Norfolk Southern Corp., created seven months ago by the merger of two railroads, told financial analysts here today that the combined companies in 1982 suffered a 17.8 percent decline in net income from their results as separate companies a year earlier.
In the fourth quarter alone, earnings of $80.8 million ($1.29 a share) represented a 44.2 percent drop from the same quarter a year earlier, company officials said.
Robert B. Claytor, chairman and chief executive officer, said, "Unfortunately, the seven months that we have been consolidated was a time of declining business, and I honestly believe the results for that period do not in any way reflect the real potential of Norfolk Southern."
Almost 40 percent of Norfolk Southern's revenue comes from hauling coal, coke and iron ore, and those industries have been hit particularly hard by economic conditions.
Despite the bad news, Norfolk Southern made money last year.
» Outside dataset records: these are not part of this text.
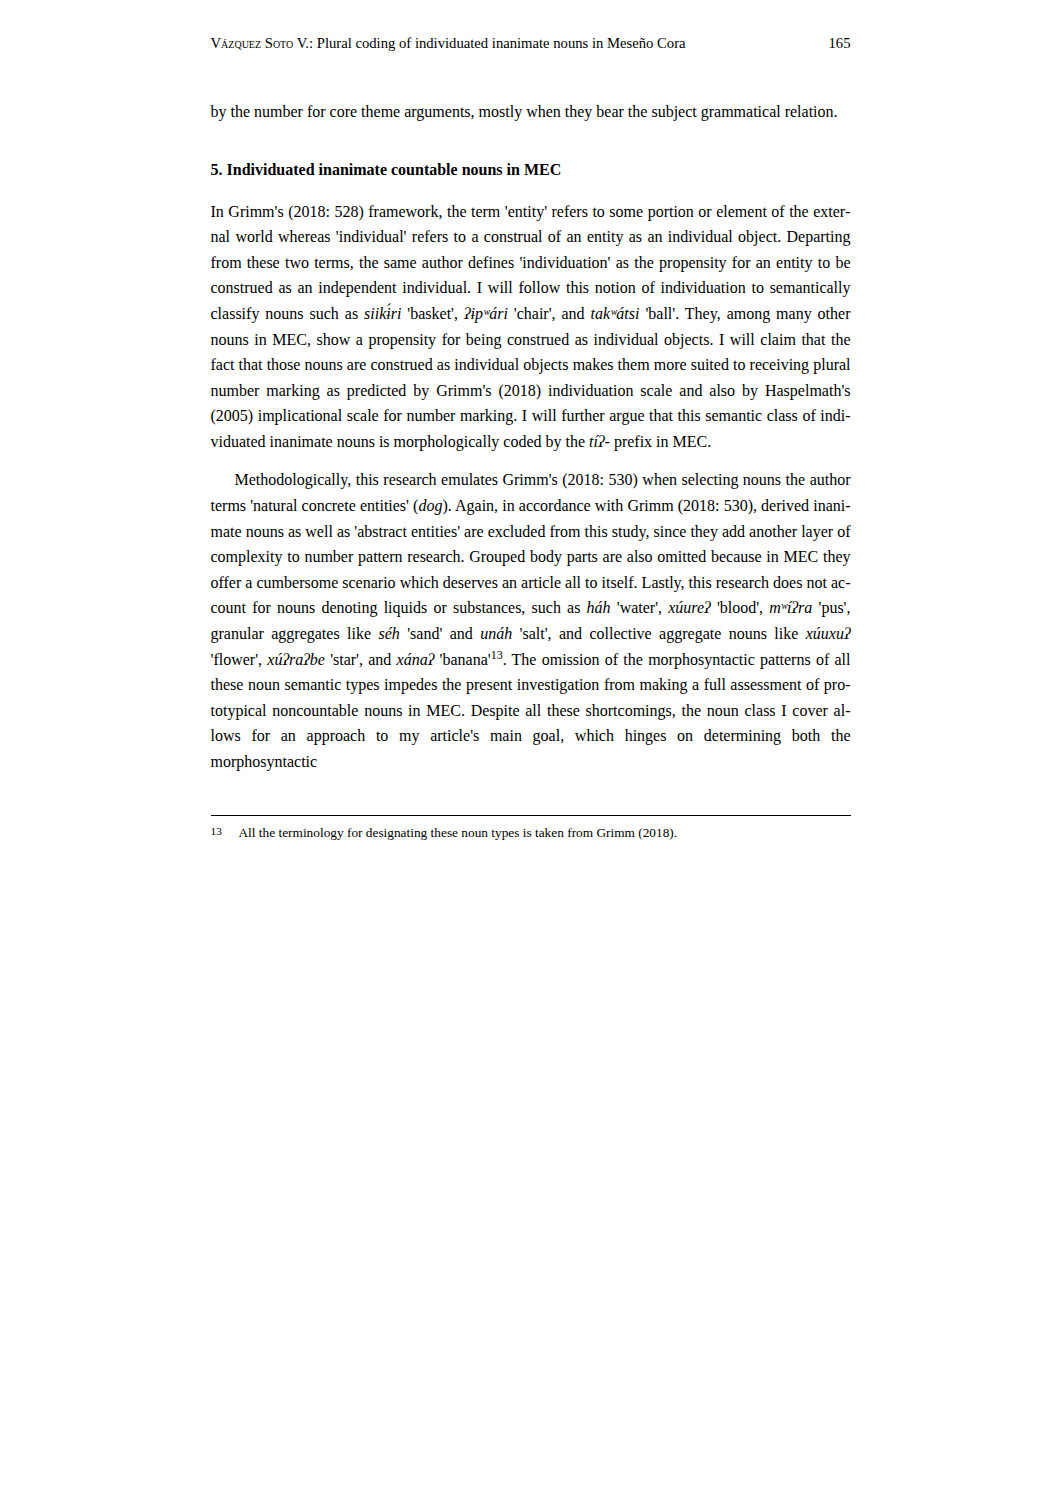Vázquez Soto V.: Plural coding of individuated inanimate nouns in Meseño Cora 165
by the number for core theme arguments, mostly when they bear the subject grammatical relation.
5. Individuated inanimate countable nouns in MEC
In Grimm's (2018: 528) framework, the term 'entity' refers to some portion or element of the external world whereas 'individual' refers to a construal of an entity as an individual object. Departing from these two terms, the same author defines 'individuation' as the propensity for an entity to be construed as an independent individual. I will follow this notion of individuation to semantically classify nouns such as siikɨ́ri 'basket', ʔɨpʷári 'chair', and takʷátsi 'ball'. They, among many other nouns in MEC, show a propensity for being construed as individual objects. I will claim that the fact that those nouns are construed as individual objects makes them more suited to receiving plural number marking as predicted by Grimm's (2018) individuation scale and also by Haspelmath's (2005) implicational scale for number marking. I will further argue that this semantic class of individuated inanimate nouns is morphologically coded by the tíʔ- prefix in MEC.
Methodologically, this research emulates Grimm's (2018: 530) when selecting nouns the author terms 'natural concrete entities' (dog). Again, in accordance with Grimm (2018: 530), derived inanimate nouns as well as 'abstract entities' are excluded from this study, since they add another layer of complexity to number pattern research. Grouped body parts are also omitted because in MEC they offer a cumbersome scenario which deserves an article all to itself. Lastly, this research does not account for nouns denoting liquids or substances, such as háh 'water', xúureʔ 'blood', mʷíʔra 'pus', granular aggregates like séh 'sand' and unáh 'salt', and collective aggregate nouns like xúuxuʔ 'flower', xúʔraʔbe 'star', and xánaʔ 'banana'13. The omission of the morphosyntactic patterns of all these noun semantic types impedes the present investigation from making a full assessment of prototypical noncountable nouns in MEC. Despite all these shortcomings, the noun class I cover allows for an approach to my article's main goal, which hinges on determining both the morphosyntactic
13 All the terminology for designating these noun types is taken from Grimm (2018).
The consolidated financial statements for the former Norfolk and Western and Southern railroads showed net income of $411.4 million ($6.57), down from $500.3 million ($8.08) in 1981. Revenues dropped 6.5 percent to $3.36 billion from $3.6 billion.
Fourth-quarter revenues fell to $771.3 million from $946.4 million in the comparable period of 1981. Earnings during the fourth quarter of 1981 were $144.9 million.
"If you compare us with the rest of the railroad industry, which I invite you to do, our performance is pretty good," Claytor said.
"It would appear that the first half of 1983 will compare unfavorably with 1982," he said. Last year, Norfolk Southern started 115.2 million tons of coal on their way to market and is projecting a 5 percent decline this year. "I hope that's not too optimistic and, in fact, we are not achieving that forecast in the first two weeks of January," Claytor said.
Analysts seemed most interested in whether the railroad will compete vigorously to retain its share of the coal-carrying market. They pointed to reports of vigorous competition from both Conrail and CSX and a recent agreement CSX reached to carry coal to Vepco.
"If our rates are out of line, we'll ultimately lose the business," Claytor said. "But we intend to keep competitive. . . . We will do whatever we have to do, provided we can make a reasonable profit."